But if Fox News continues to lie, spin, distort and misreport everything it can about the Volt trying to damage its reputation and sales, with never a correction or apology, why should viewers believe it about anything else?

The fact is that huge numbers of Americans watch Fox News because they no longer trust any other cable or network news outlet to provide the truth on both sides of most issues. Their news reporting (as opposed to opinion commentary) normally seems fair and balanced, as advertised, and they typically provide articulate liberal/Democrat representatives to counter right-leaning opinion. And they did bring in a Texas businessman advocate very early one Monday morning to tout the Volt’s wonderfulness, and the Fox anchor (stunningly) agreed.

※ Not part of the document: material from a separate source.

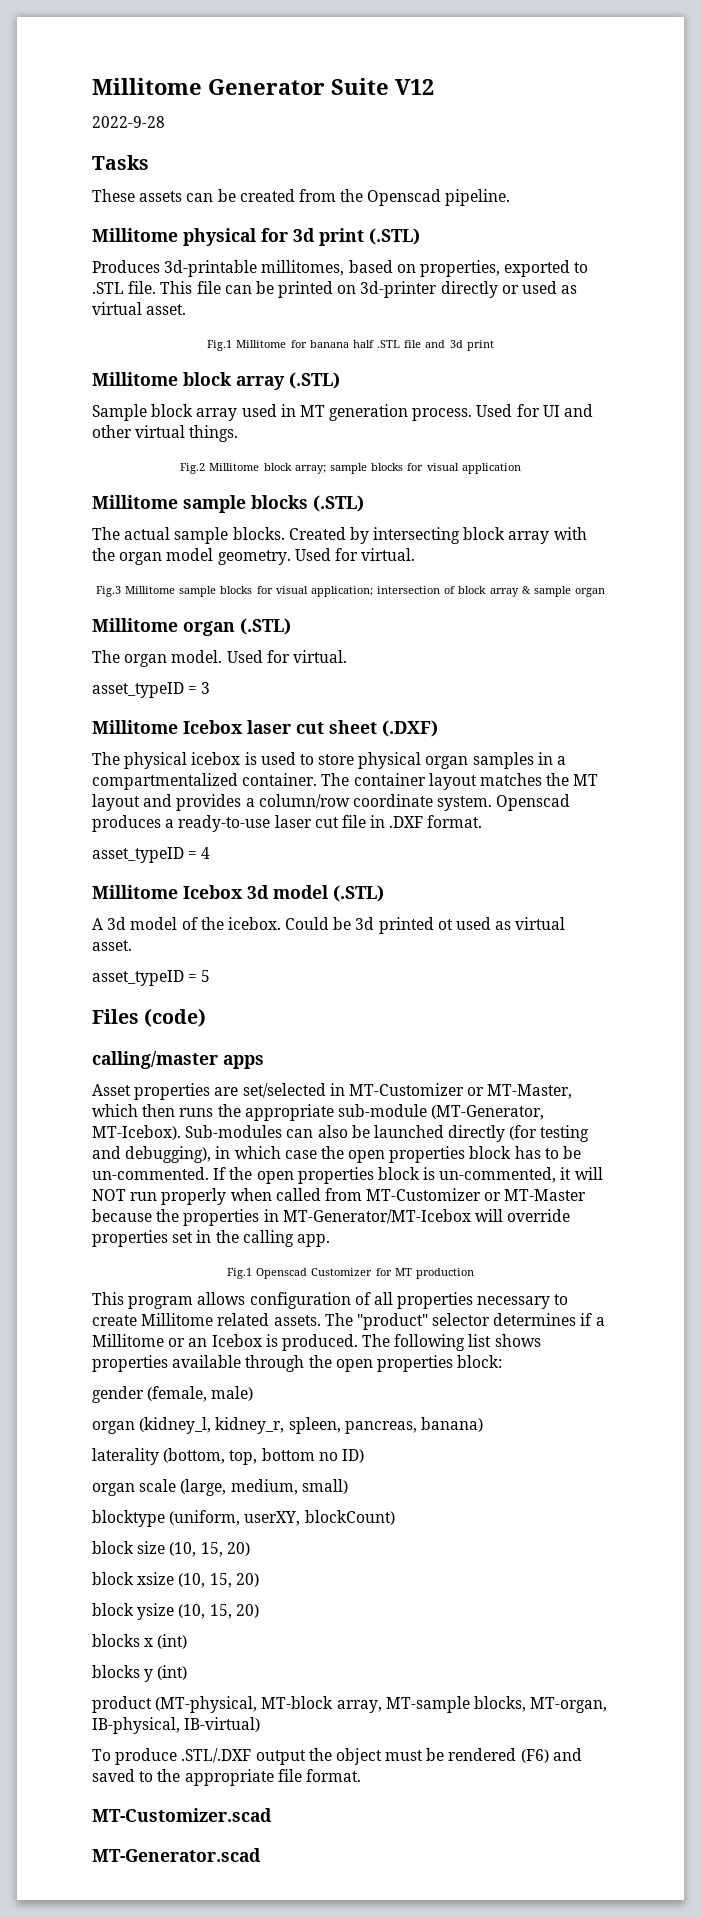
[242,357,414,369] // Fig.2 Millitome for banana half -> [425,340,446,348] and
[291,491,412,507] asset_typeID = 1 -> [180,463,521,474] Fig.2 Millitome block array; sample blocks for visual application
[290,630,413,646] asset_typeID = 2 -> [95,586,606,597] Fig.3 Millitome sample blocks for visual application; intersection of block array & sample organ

But if Fox News continues to lie, spin, distort and misreport everything it can about the Volt trying to damage its reputation and sales, with never a correction or apology, why should viewers believe it about anything else? I’m knowledgeable enough on Volt, GM and the U.S. auto industry to recognize immediately when they are demonstrating their near-total ignorance of, and prejudice against, all three. But how can I tell when I’m being lied to on other subjects about which I’m not so knowledgeable? Don’t their leaders see that they are seriously risking their hard-earned credibility and reputation by carrying out this agenda-driven Volt vendetta?